__What you will do__.
Take every record and write it out again exactly, with no images included.

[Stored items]
######
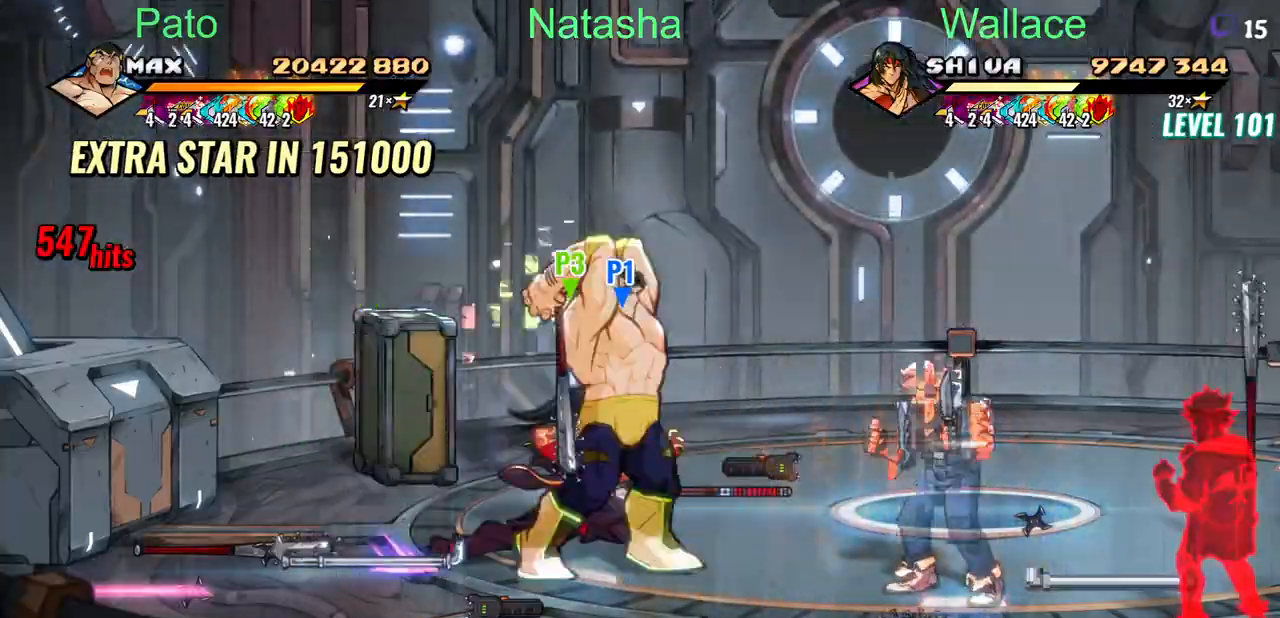
Gameplay with a controller (PlayStation layout); each line is a JSON object with the inputs held at the frame after it. "events" lists button and stick changes between this image and that frame as [ms after this image, input, new state], when the widget could be followed in between. Not read: L1 L3 R3 left_stick right_stick.
{"buttons": ["DPAD_RIGHT"], "events": []}
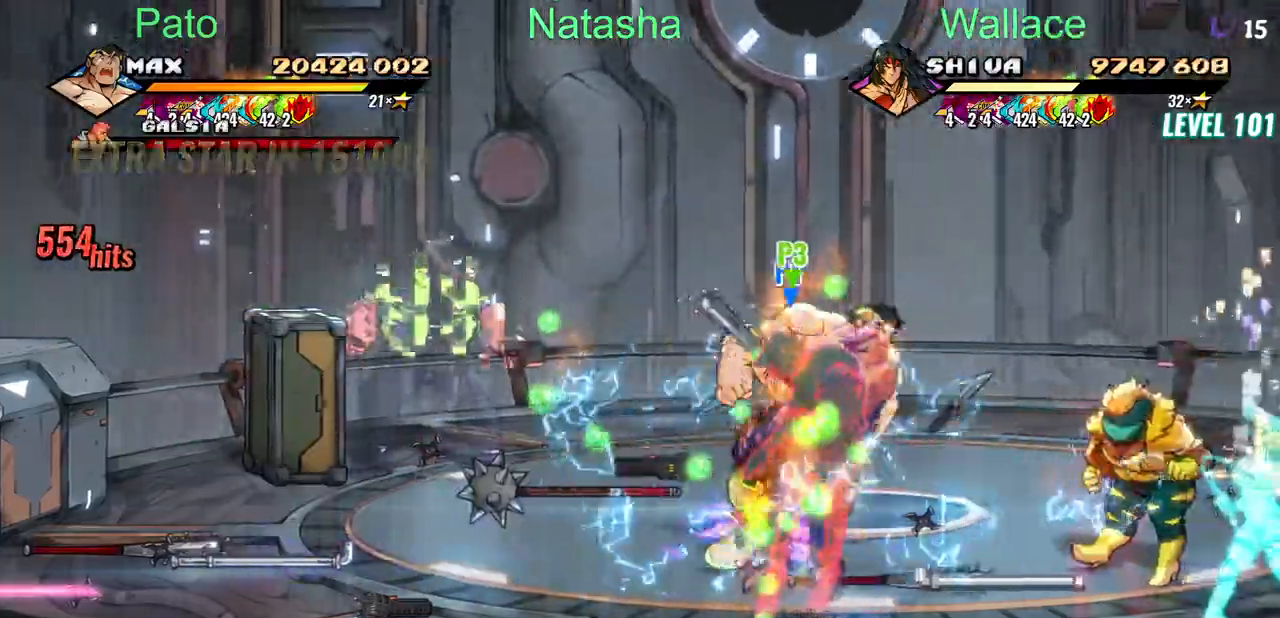
{"buttons": ["DPAD_RIGHT"], "events": [[167, "DPAD_DOWN", "down"], [267, "DPAD_DOWN", "up"]]}
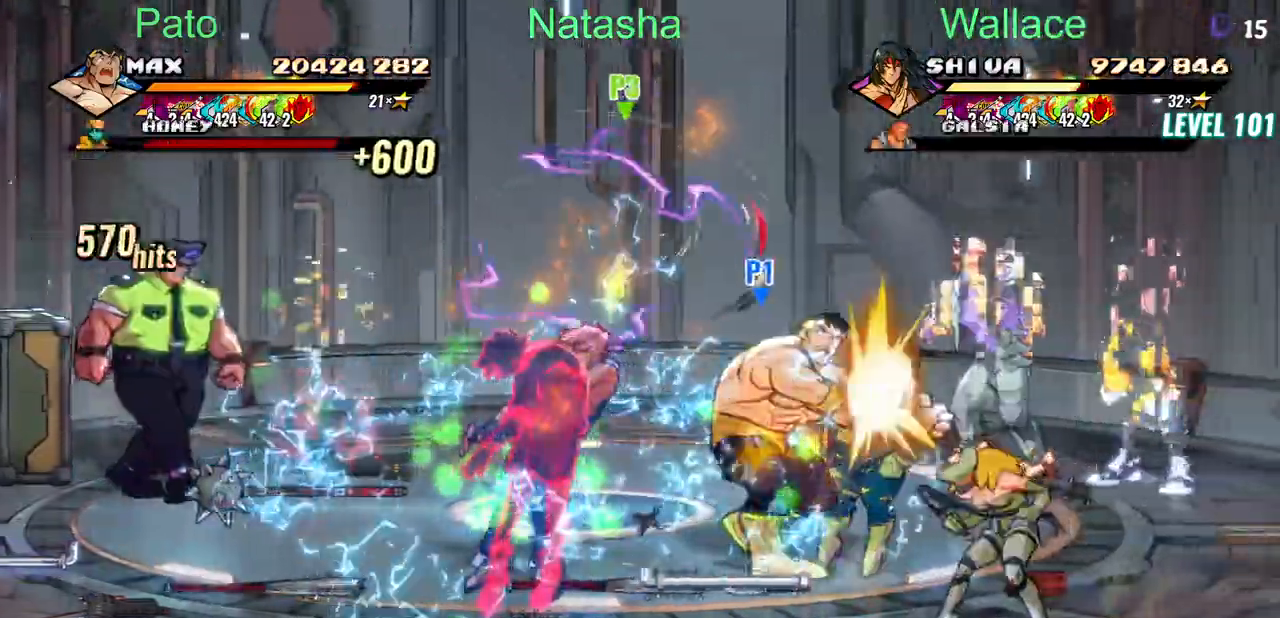
{"buttons": ["DPAD_DOWN", "DPAD_RIGHT"], "events": [[33, "DPAD_DOWN", "down"]]}
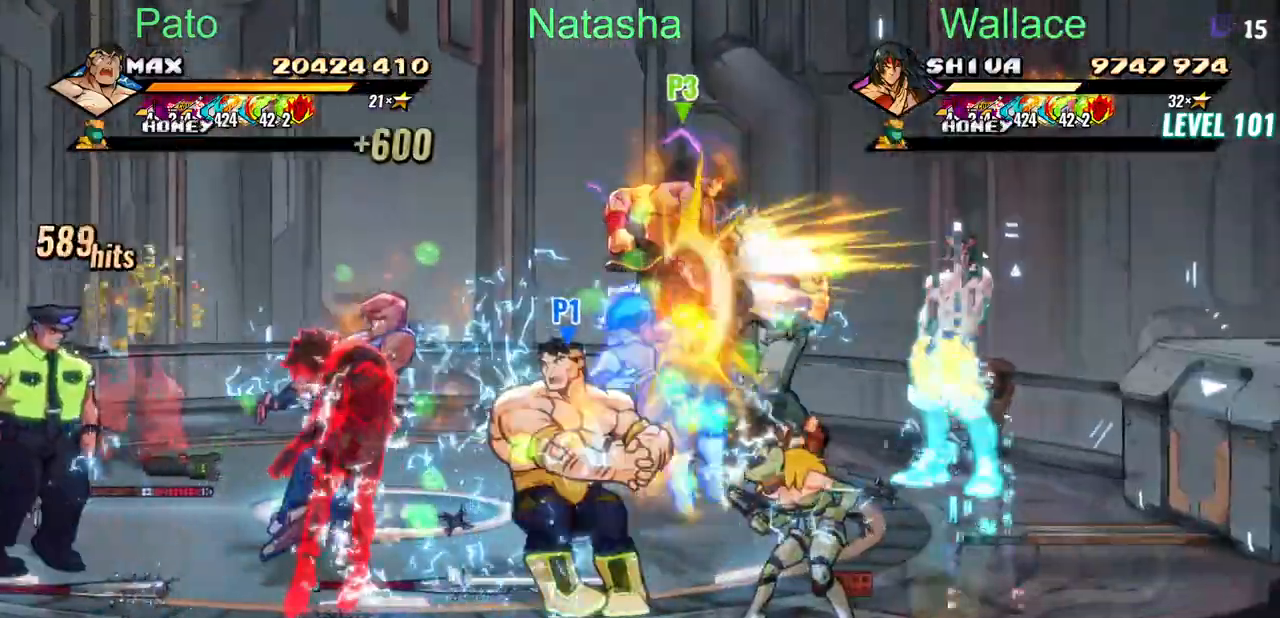
{"buttons": ["DPAD_DOWN", "DPAD_RIGHT"]}
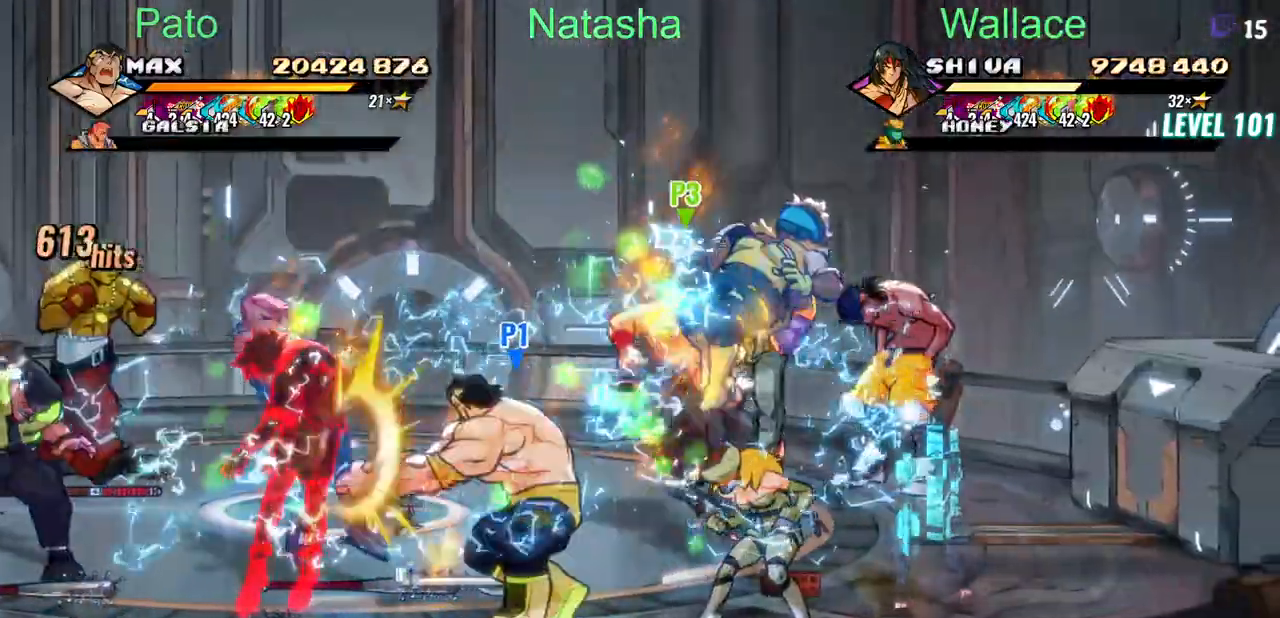
{"buttons": ["DPAD_DOWN", "DPAD_RIGHT"], "events": []}
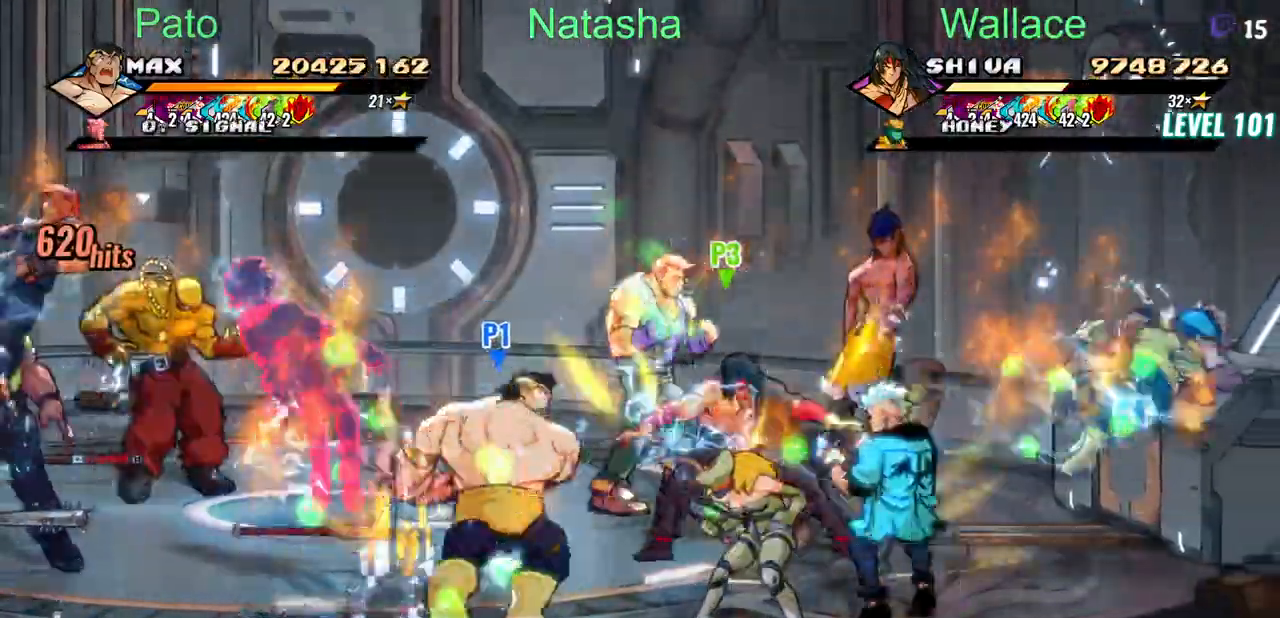
{"buttons": ["DPAD_DOWN"], "events": [[400, "DPAD_RIGHT", "up"]]}
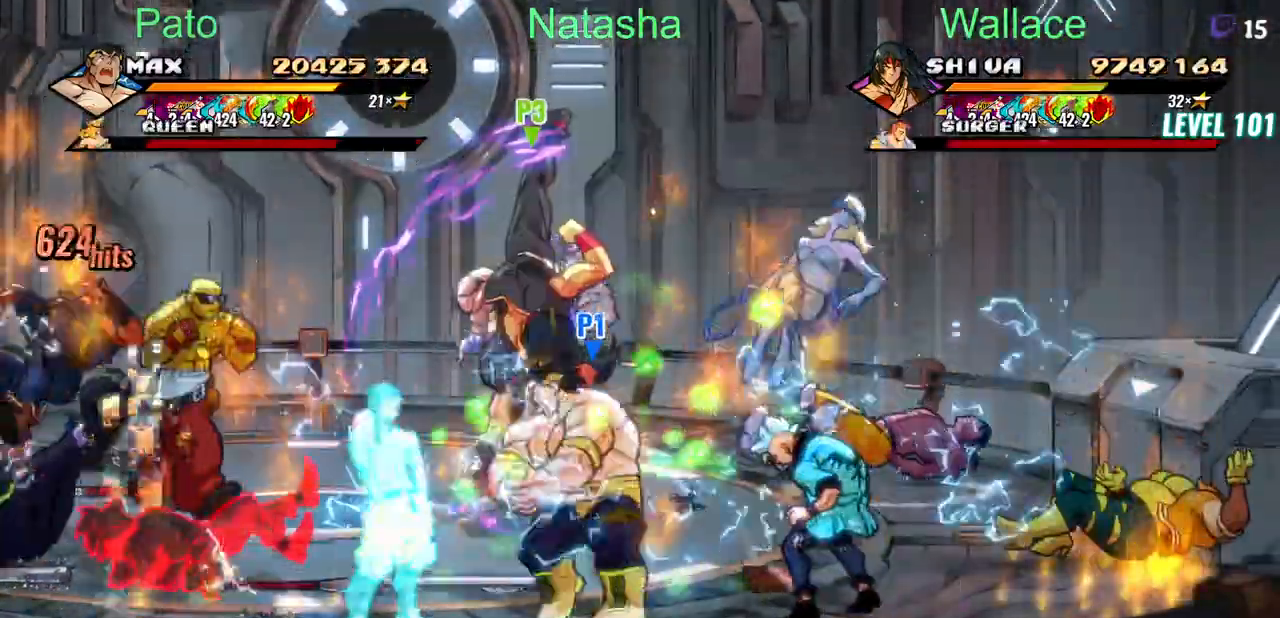
{"buttons": ["DPAD_DOWN", "DPAD_LEFT"], "events": [[17, "DPAD_UP", "down"], [100, "DPAD_UP", "up"], [183, "DPAD_LEFT", "down"], [417, "DPAD_RIGHT", "down"], [500, "DPAD_RIGHT", "up"]]}
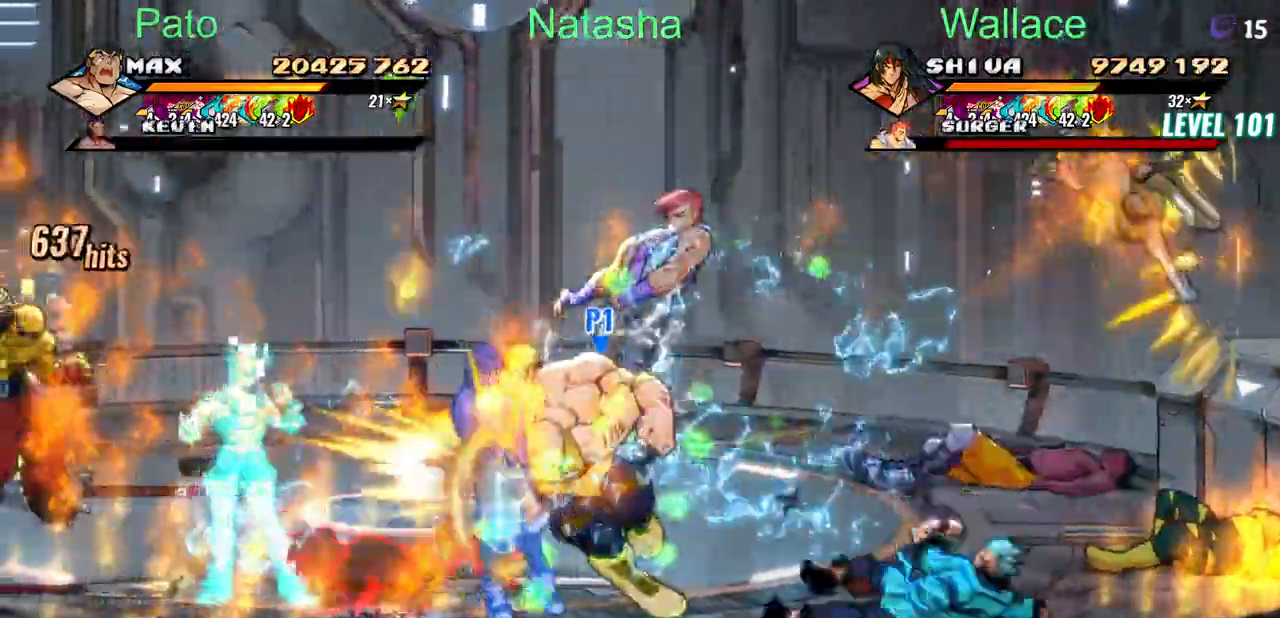
{"buttons": ["DPAD_UP"]}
######
__Your solution__.
Gameplay with a controller (PlayStation layout); each line is a JSON object with the inputs held at the frame after it. "events" lists button and stick changes between this image and that frame as [ms after this image, input, new state], when the widget could be followed in between. Not read: L1 L3 R3 left_stick right_stick.
{"buttons": ["DPAD_RIGHT"], "events": []}
{"buttons": ["DPAD_RIGHT"], "events": [[167, "DPAD_DOWN", "down"], [267, "DPAD_DOWN", "up"]]}
{"buttons": ["DPAD_DOWN", "DPAD_RIGHT"], "events": [[33, "DPAD_DOWN", "down"]]}
{"buttons": ["DPAD_DOWN", "DPAD_RIGHT"]}
{"buttons": ["DPAD_DOWN", "DPAD_RIGHT"], "events": []}
{"buttons": ["DPAD_DOWN"], "events": [[400, "DPAD_RIGHT", "up"]]}
{"buttons": ["DPAD_DOWN", "DPAD_LEFT"], "events": [[17, "DPAD_UP", "down"], [100, "DPAD_UP", "up"], [183, "DPAD_LEFT", "down"], [417, "DPAD_RIGHT", "down"], [500, "DPAD_RIGHT", "up"]]}
{"buttons": ["DPAD_UP"]}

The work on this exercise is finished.